В тот же день после полудня приехал Джордж Таррас. Он объяснил, что ему позвонил Диего и сообщил о случившемся. Новость потрясла его.
— Дэвид, заклинаю вас: сдерживайте свою неприязнь к Хаасу. Он во всем подчиняется Ребу, а перед законом Чармен была мадам Климрод. Вы же это знаете. И сердиться за это на Диего не имеет смысла.
Родители Чармен и Дианы, а также мать Дэвида Сеттиньяза приехали одновременно, вечером; с ними — три-четыре родственника. Таким образом на следующий день, перед тем как направиться в крематорий, собралось человек десять, помимо персонала, ухаживавшего за молодой женщиной.
Но Реба не было.
Сеттиньяз опять стал выговаривать Диего Хаасу:
— Где же он?
— Там, где надо.
— Он даже не явится?
Последние слова Сеттиньяз чуть ли не прорычал.
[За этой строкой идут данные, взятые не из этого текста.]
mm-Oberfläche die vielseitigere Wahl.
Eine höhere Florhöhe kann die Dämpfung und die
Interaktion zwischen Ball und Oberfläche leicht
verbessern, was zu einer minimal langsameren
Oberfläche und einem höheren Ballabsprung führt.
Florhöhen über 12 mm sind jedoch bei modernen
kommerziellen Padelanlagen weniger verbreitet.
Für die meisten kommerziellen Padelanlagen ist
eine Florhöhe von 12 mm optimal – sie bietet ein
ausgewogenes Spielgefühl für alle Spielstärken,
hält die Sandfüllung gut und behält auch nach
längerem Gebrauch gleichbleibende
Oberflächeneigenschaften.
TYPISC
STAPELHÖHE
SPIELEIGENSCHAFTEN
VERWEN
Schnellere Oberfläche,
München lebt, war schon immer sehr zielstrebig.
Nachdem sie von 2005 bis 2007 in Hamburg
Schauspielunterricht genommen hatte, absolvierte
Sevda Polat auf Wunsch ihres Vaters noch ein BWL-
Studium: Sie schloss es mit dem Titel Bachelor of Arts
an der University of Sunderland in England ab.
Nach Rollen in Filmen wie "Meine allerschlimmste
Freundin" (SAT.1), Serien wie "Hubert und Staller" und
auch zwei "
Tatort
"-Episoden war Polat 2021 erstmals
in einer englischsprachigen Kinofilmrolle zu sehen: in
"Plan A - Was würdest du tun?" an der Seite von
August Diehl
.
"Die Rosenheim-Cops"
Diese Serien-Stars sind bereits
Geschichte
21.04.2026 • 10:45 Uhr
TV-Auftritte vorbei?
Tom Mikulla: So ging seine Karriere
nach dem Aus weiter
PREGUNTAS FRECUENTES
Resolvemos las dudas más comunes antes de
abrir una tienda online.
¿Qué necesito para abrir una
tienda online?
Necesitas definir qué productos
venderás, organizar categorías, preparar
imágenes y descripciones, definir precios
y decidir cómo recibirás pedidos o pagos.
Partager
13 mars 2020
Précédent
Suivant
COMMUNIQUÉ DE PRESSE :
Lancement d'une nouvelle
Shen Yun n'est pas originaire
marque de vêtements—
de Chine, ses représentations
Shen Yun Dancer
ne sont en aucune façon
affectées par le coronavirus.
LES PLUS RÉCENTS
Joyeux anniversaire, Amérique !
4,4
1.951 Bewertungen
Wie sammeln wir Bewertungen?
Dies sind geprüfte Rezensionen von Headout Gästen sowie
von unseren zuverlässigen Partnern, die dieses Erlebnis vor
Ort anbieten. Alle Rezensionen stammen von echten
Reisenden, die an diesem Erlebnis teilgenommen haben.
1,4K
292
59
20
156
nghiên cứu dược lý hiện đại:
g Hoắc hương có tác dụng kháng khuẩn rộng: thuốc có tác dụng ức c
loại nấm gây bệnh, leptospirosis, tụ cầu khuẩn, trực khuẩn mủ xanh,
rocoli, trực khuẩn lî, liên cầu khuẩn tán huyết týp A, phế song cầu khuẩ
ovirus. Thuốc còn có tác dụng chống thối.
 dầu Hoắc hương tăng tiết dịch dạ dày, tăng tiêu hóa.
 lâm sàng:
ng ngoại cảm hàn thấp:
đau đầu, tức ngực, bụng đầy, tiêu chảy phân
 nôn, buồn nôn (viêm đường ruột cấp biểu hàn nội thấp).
— Он будет делать то, что считает нужным, Сеттиньяз.
В эти дни в вечно насмешливых желтых глазах Диего, как никогда отчетливо, читалась неслыханная ненависть и жестокость, свойственные этому кругленькому коротышке, оставшемуся невозмутимым все время — и до, и после кремирования. Даже на слезы женщин и переживания мужчин он смотрел, чуть ли не посмеиваясь.
— Вы еще безумнее его, — не найдя других слов, сказал ему под конец Сеттиньяз.
Диего ответил ехидной, уничтожающей улыбкой:
— Никто и ни в чем не может сравниться с Ребом. — И затем добавил: — Сегодня после обеда, а затем этой же ночью я заканчиваю все дела с домом и людьми. Реб сказал, если вы, ваша жена… или они… — движением подбородка он указал на группу стоявших поодаль членов семьи Пейдж, — если кто-нибудь из вас захочет взять что-то из дома — пожалуйста. Берите все, что хотите. Все улажено. Я прервал страховку.